◆ Text for analysis ◆
______
I've gotten to fly several red tails, a kestrel, a barn owl, and whiteback, cinereous, cape, king and turkey vultures. I got to work the ground lure for a Tawny eagle. I got to hang out with a martial, golden and bald eagle, but not fly them. Been around a few other odds and ends too. I've also flown crows, ravens, pigeons and lots of parrots. Loved every minute of all of it. Looking forward to the next opportunity.


----------



## Smithen (Jan 5, 2011)

Wow thanks for all the info. Makes me want to get into it even more now. I am planning on waiting for a bit though because I am in college at the moment and after college I'm not sure if I will be living in Ohio or Colorado so as of right now I am just doing all the research I can.

Tyler


----------



## PeanutbuttER (Jan 5, 2011)

Fair enough, read that book. If you're still interested in it when you finish then you'll probably really enjoy falconry. Also feel free to pm me whenever if you have any more questions.

Tom, you make my experiences sound downright domestic. I'm not even familiar with some of those birds. Hawks are my favorite, very mellow and relaxed. Except goshawks, they aren't that personable.
______
◆ Supplied material ◆
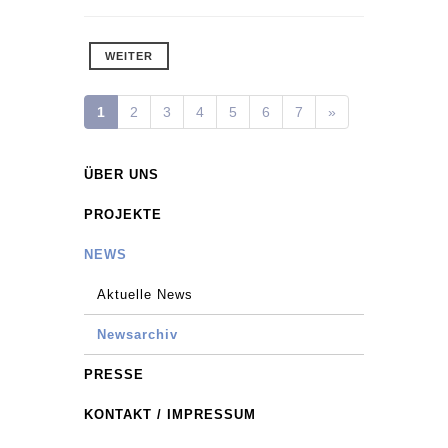
WEITER
1
2
3
4
5
6
7
»
ÜBER UNS
PROJEKTE
NEWS
Aktuelle News
Newsarchiv
PRESSE
KONTAKT / IMPRESSUM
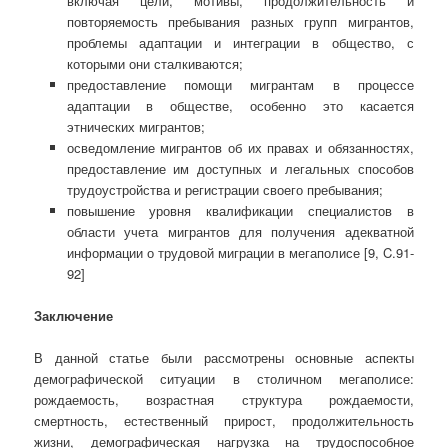
включая цели, мотивы, продолжительность и
повторяемость пребывания разных групп мигрантов,
проблемы адаптации и интеграции в общество, с
которыми они сталкиваются;
предоставление помощи мигрантам в процессе
адаптации в обществе, особенно это касается
этнических мигрантов;
осведомление мигрантов об их правах и обязанностях,
предоставление им доступных и легальных способов
трудоустройства и регистрации своего пребывания;
повышение уровня квалификации специалистов в
области учета мигрантов для получения адекватной
информации о трудовой миграции в мегаполисе [9, C.91-
92]
Заключение
В данной статье были рассмотрены основные аспекты
демографической ситуации в столичном мегаполисе:
рождаемость, возрастная структура рождаемости,
смертность, естественный прирост, продолжительность
жизни, демографическая нагрузка на трудоспособное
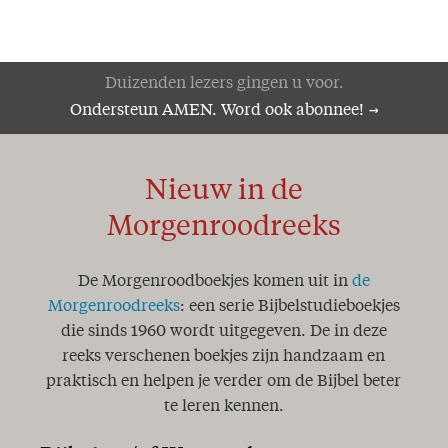
Duizenden lezers gingen u voor.
Ondersteun AMEN. Word ook abonnee!
Nieuw in de
Morgenroodreeks
De Morgenroodboekjes komen uit in
de
Morgenroodreeks
: een serie Bijbelstudieboekjes
die sinds 1960 wordt uitgegeven. De in deze
reeks verschenen boekjes zijn handzaam en
praktisch en helpen je verder om de Bijbel beter
te leren kennen.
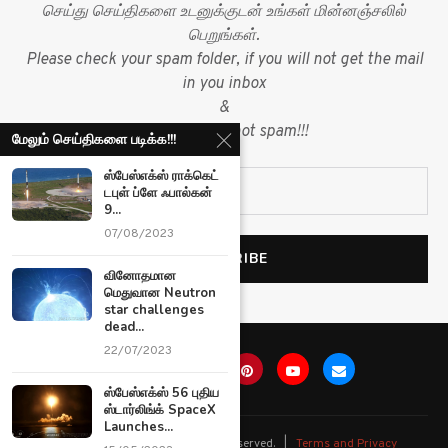
செய்து செய்திகளை உடனுக்குடன் உங்கள் மின்னஞ்சலில்
பெறுங்கள்.
Please check your spam folder, if you will not get the mail
in you inbox
&
mark mail as not spam!!!
மேலும் செய்திகளை படிக்க!!!
ஸ்பேஸ்எக்ஸ் ராக்கெட்
டபுள் ப்ளே ஃபால்கன்
9...
07/08/2023
வினோதமான
மெதுவான Neutron
star challenges
dead...
22/07/2023
ஸ்பேஸ்எக்ஸ் 56 புதிய
ஸ்டார்லிங்க் SpaceX
Launches...
@
2026 Ariviyal News. All rights reserved. |
Terms and Privacy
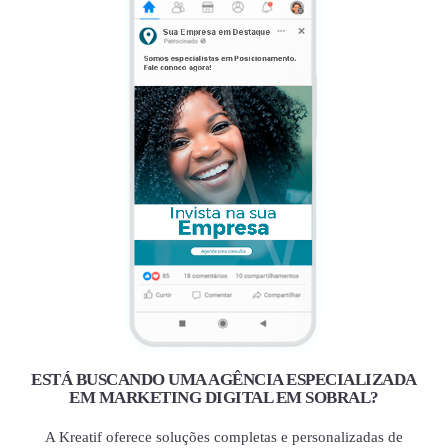
ESTÁ BUSCANDO UMA AGÊNCIA ESPECIALIZADA
EM MARKETING DIGITAL EM SOBRAL?
A Kreatif oferece soluções completas e personalizadas de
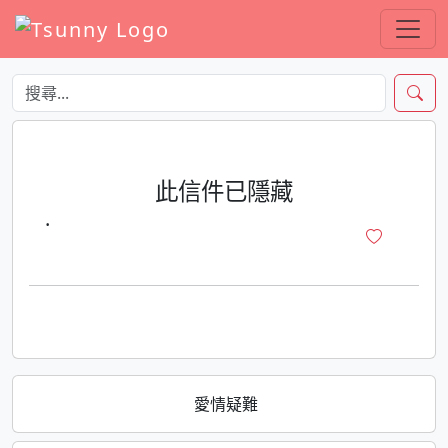
此信件已隱藏
·
愛情疑難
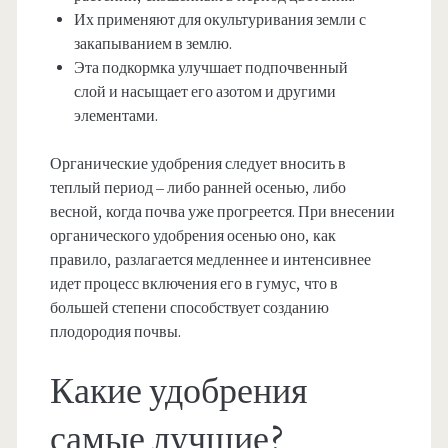
Их применяют для окультуривания земли с
закапыванием в землю.
Эта подкормка улучшает подпочвенный
слой и насыщает его азотом и другими
элементами.
Органические удобрения следует вносить в
теплый период – либо ранней осенью, либо
весной, когда почва уже прогреется. При внесении
органического удобрения осенью оно, как
правило, разлагается медленнее и интенсивнее
идет процесс включения его в гумус, что в
большей степени способствует созданию
плодородия почвы.
Какие удобрения
самые лучшие?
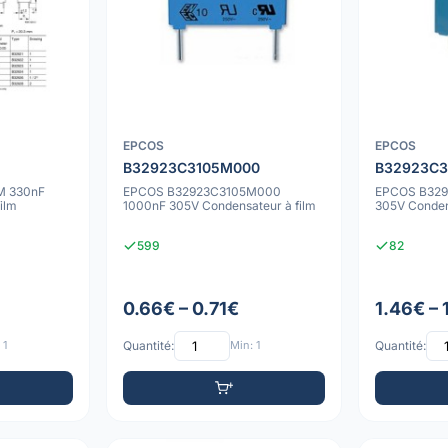
EPCOS
EPCOS
B32923C3105M000
B32923C
M 330nF
EPCOS B32923C3105M000
EPCOS B329
ilm
1000nF 305V Condensateur à film
305V Conden
599
82
0.66€ – 0.71€
1.46€ – 
 1
Quantité:
Min: 1
Quantité:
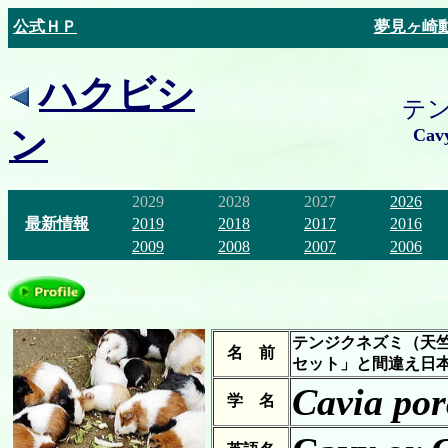
公式ＨＰ
夢見ヶ崎
ハクビシ
テ
ン
Cavy
2029
2028
2027
2026
最新情報
2019
2018
2017
2016
2009
2008
2007
2006
テンジクネズミ（天
名 前
セット」と間違え日
Cavia por
学 名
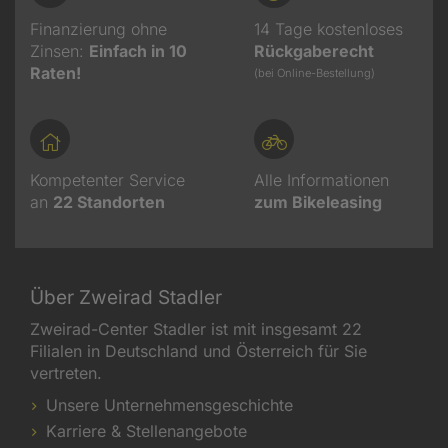
Finanzierung ohne
14 Tage kostenloses
Zinsen:
Einfach in 10
Rückgaberecht
Raten!
(bei Online-Bestellung)
Kompetenter Service
Alle Informationen
an
22
Standorten
zum Bikeleasing
Über Zweirad Stadler
Zweirad-Center Stadler ist mit insgesamt 22
Filialen in Deutschland und Österreich für Sie
vertreten.
Unsere Unternehmensgeschichte
Karriere & Stellenangebote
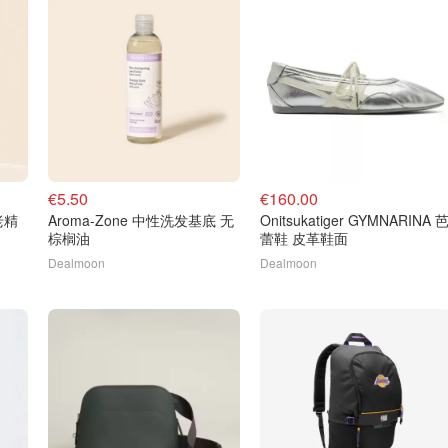
€5.50
€160.00
老精
Aroma-Zone 中性洗发基底 无
Onitsukatiger GYMNARINA 
棕榈油
蕾鞋 皮革鞋面
Dealmoon
Dealmoon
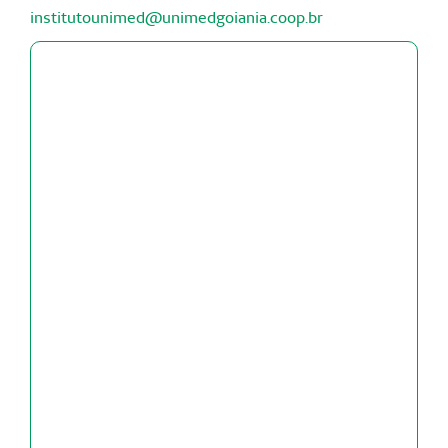
institutounimed@unimedgoiania.coop.br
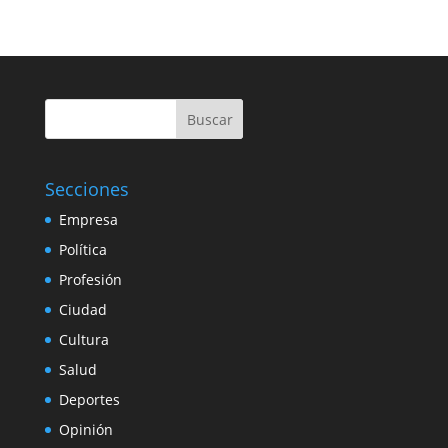
Buscar
Secciones
Empresa
Política
Profesión
Ciudad
Cultura
Salud
Deportes
Opinión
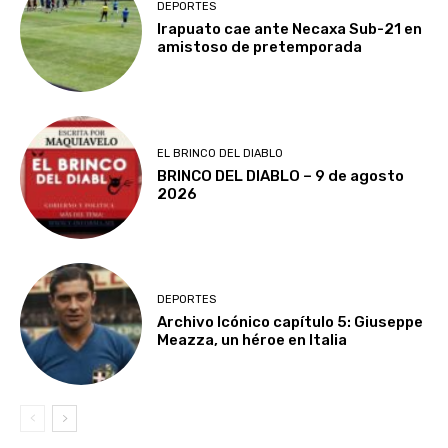
DEPORTES
Irapuato cae ante Necaxa Sub-21 en
amistoso de pretemporada
EL BRINCO DEL DIABLO
BRINCO DEL DIABLO – 9 de agosto
2026
DEPORTES
Archivo Icónico capítulo 5: Giuseppe
Meazza, un héroe en Italia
______
Rewrite the falconry thread starting with "## Smithen (Jan" and going on through "research I can.", changing "Ohio" to "Oregon".

## Smithen (Jan 5, 2011)

Wow thanks for all the info. Makes me want to get into it even more now. I am planning on waiting for a bit though because I am in college at the moment and after college I'm not sure if I will be living in Oregon or Colorado so as of right now I am just doing all the research I can.